Ce programme, qui a connu une large concertation avec les acteurs du secteur au cours de sa conduite, a été sanctionné par la publication du rapport conjoint Banque mondiale-ministère sur "La Logistique du Commerce et la Compétitivité du Maroc", a-t-il indiqué, soulignant que les efforts que le Maroc fournit aujourd'hui pour le développement de la logistique et du transport sont considérables et visent à faire de ce secteur vital un atout de sa compétitivité et un catalyseur de son arrimage économique au marché européen à tous les niveaux.
M. Ghallab a précisé, à ce propos, que l'étude menée avec la Banque mondiale a montré que les coûts logistiques totaux représentent 20 pc environ du PIB contre 10 à 16 pc pour les pays de l'Union européenne, y compris ceux qui l'ont rejoint en 2004, ce qui démontre, a-t-il dit, le potentiel réel pour le Maroc de gagner plusieurs points de PIB avec une logistique plus performante.
Ceci dénote également, a-t-il ajouté, des besoins énormes du Maroc et donc des opportunités d'affaires importantes pour les opérateurs en matière d'offres de prestations logistiques intégrées aux entreprises, de prestataires de conseil et d'expertise et de formations en logistique.

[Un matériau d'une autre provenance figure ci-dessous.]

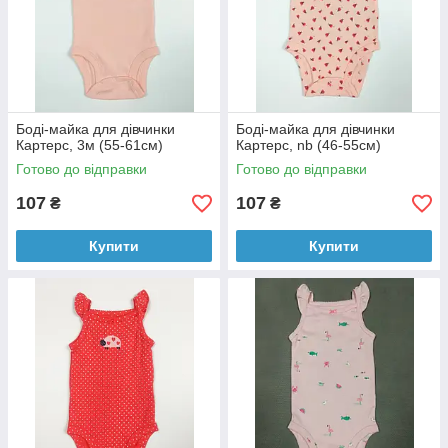
Боді-майка для дівчинки
Боді-майка для дівчинки
Картерс, 3м (55-61см)
Картерс, nb (46-55см)
Готово до відправки
Готово до відправки
107
107
₴
₴
Купити
Купити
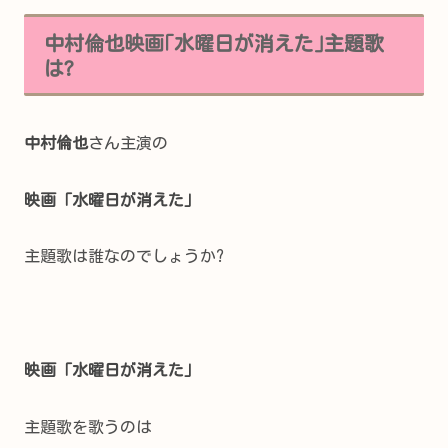
中村倫也映画｢水曜日が消えた｣主題歌
は?
中村倫也
さん主演の
映画「水曜日が消えた」
主題歌は誰なのでしょうか?
映画「水曜日が消えた」
主題歌を歌うのは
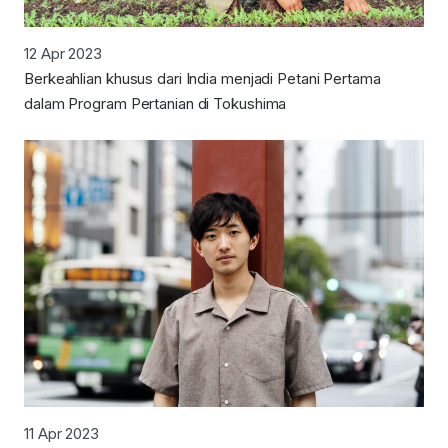
12 Apr 2023
Berkeahlian khusus dari India menjadi Petani Pertama
dalam Program Pertanian di Tokushima
11 Apr 2023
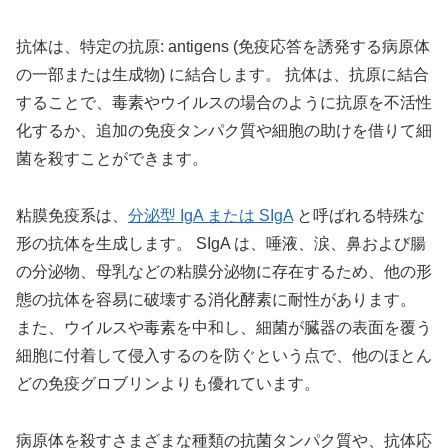
抗体は、特定の抗原: antigens (免疫応答を誘発する病原体
の一部または生成物) に結合します。 抗体は、抗原に結合
することで、毒素やウイルスの場合のように抗原を不活性
化するか、追加の免疫タンパク質や細胞の助けを借りて細
菌を殺すことができます。
粘膜免疫系は、
分泌型 IgA または SIgA
と呼ばれる特殊な
形の抗体を生成します。 SIgA は、唾液、涙、鼻および腸
の分泌物、母乳などの粘膜分泌物に存在するため、他の形
態の抗体を容易に破壊する消化酵素に耐性があります。
また、ウイルスや毒素を中和し、細菌が臓器の表面を覆う
細胞に付着して侵入するのを防ぐという点で、他のほとん
どの免疫グロブリンよりも優れています。
病原体を殺すさまざまな種類の抗菌タンパク質や、抗体応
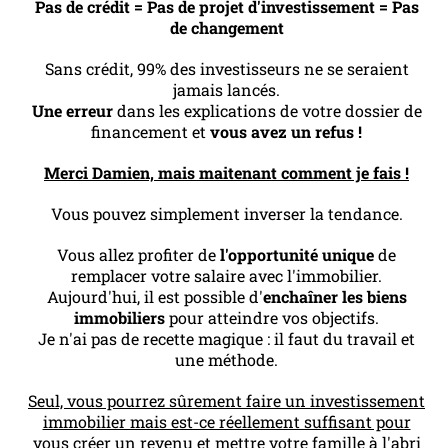
Pas de crédit = Pas de projet d'investissement = Pas
de changement
Sans crédit, 99% des investisseurs ne se seraient
jamais lancés.
Une erreur
dans les explications de votre dossier de
financement et
vous avez un refus !
Merci Damien, mais maitenant comment je fais !
Vous pouvez simplement inverser la tendance.
Vous allez profiter de
l'opportunité unique
de
remplacer votre salaire avec l'immobilier.
Aujourd'hui, il est possible d'
enchaîner les biens
immobiliers
pour atteindre vos objectifs.
Je n'ai pas de recette magique : il faut du travail et
une méthode.
Seul, vous pourrez sûrement faire un investissement
immobilier mais est-ce réellement suffisant pour
vous créer un revenu et mettre votre famille à l'abri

De son côté, le directeur du Département Maghreb, Bureau régional Moyen Orient et Afrique du nord de la Banque mondiale, M. Theodore Ahlers, a indiqué que le travail conjoint devant être présenté lors de ce forum constitue une bonne illustration, non seulement de la coopération entre le Maroc et la Banque mondiale, mais aussi de la façon dont la Banque envisage l'agenda de développement économique.

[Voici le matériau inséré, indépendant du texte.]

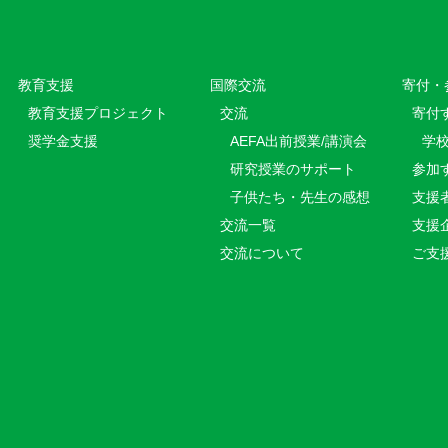
教育⽀援
国際交流
寄付・
教育⽀援プロジェクト
交流
寄付
奨学金支援
AEFA出前授業/講演会
学
研究授業のサポート
参加
子供たち・先生の感想
支援
交流一覧
支援
交流について
ご支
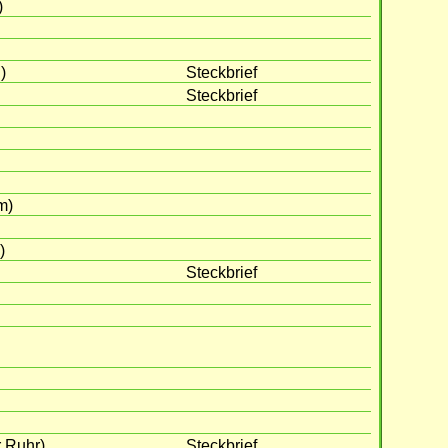
)
)
Steckbrief
Steckbrief
m)
)
Steckbrief
r Ruhr)
Steckbrief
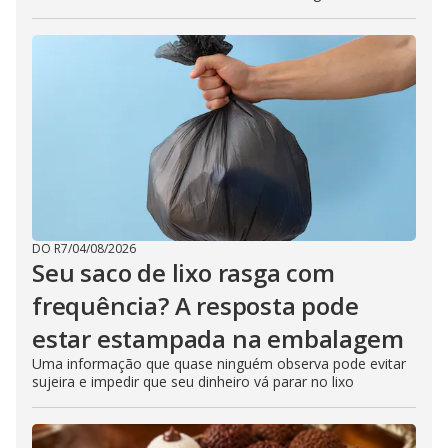
DO R7
/
04/08/2026
Seu saco de lixo rasga com
frequência? A resposta pode
estar estampada na embalagem
Uma informação que quase ninguém observa pode evitar
sujeira e impedir que seu dinheiro vá parar no lixo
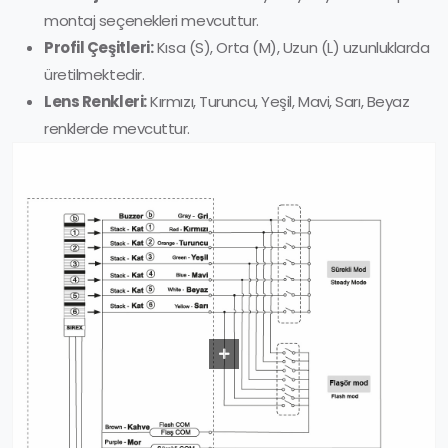
montaj seçenekleri mevcuttur.
Profil Çeşitleri:
Kısa (S), Orta (M), Uzun (L) uzunluklarda
üretilmektedir.
Lens Renkleri:
Kırmızı, Turuncu, Yeşil, Mavi, Sarı, Beyaz
renklerde mevcuttur.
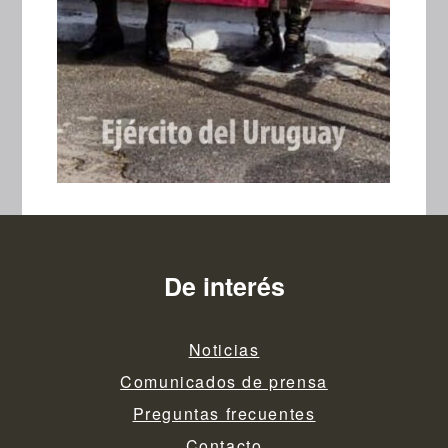
De interés
Noticias
Comunicados de prensa
Preguntas frecuentes
Contacto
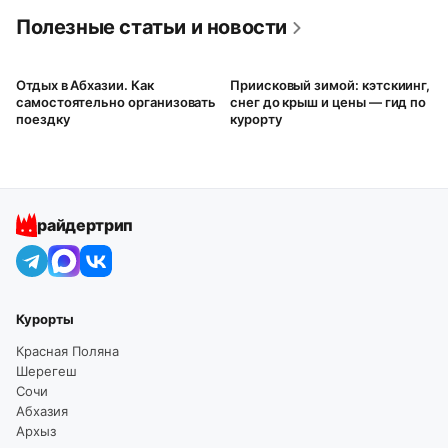
Полезные статьи и новости
Отдых в Абхазии. Как
Приисковый зимой: кэтскиинг,
самостоятельно организовать
снег до крыш и цены — гид по
поездку
курорту
райдертрип
Курорты
Красная Поляна
Шерегеш
Сочи
Абхазия
Архыз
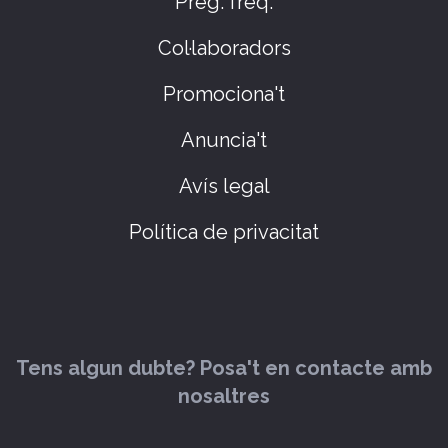
Preg. freq.
Col·laboradors
Promociona't
Anuncia't
Avís legal
Política de privacitat
Tens algun dubte? Posa't en contacte amb
nosaltres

La logistique et la facilitation du commerce, a-t-il souligné, sont un sujet transversal qui participe de tous ces domaines et de toutes ces préoccupations, mais il justifie une approche intégrée de la problématique transfrontière, c'est-à-dire tout ce qui, au niveau national ou international, empêche une liaison optimale avec les marchés mondiaux : procédures douanières et autres, investissements, pratiques, compétences, services logistiques, investissements spécialisés.
M. Ahlers a fait remarquer que l'importance du sujet a été redécouverte relativement récemment, mais c'est un domaine d'intervention de la Banque mondiale en pleine croissance, que ce soit en termes de conseil, assistance technique ou de financement.
La Banque joue également un rôle plus global pour éclairer les décideurs, a-t-il souligné, précisant qu'il peut s'agir de la production d'indicateurs de performance, ou encore de l'appui de la Banque à la négociation sur la facilitation du commerce dans le cadre de l'Organisation mondiale du Commerce (OMC).
Le rapport et le travail qui le sous-tend sont emblématiques de la coopération entre la Banque mondiale et le Royaume du Maroc, a-t-il relevé, ajoutant que les progrès rapides réalisés par le Maroc pour la facilitation du commerce dans différents domaines constituent une référence qui sera très utile pour d'autres pays membres de la Banque.
Les travaux de ce forum de la logistique, ont été axés notamment sur la "facilitation douanière pour le commerce extérieur", "compétitivité et sécurité des ports marocains", "le ferroviaire au service de la logistique au Maroc" et "les mécanismes d'appui à la modernisation compétitive des entreprises".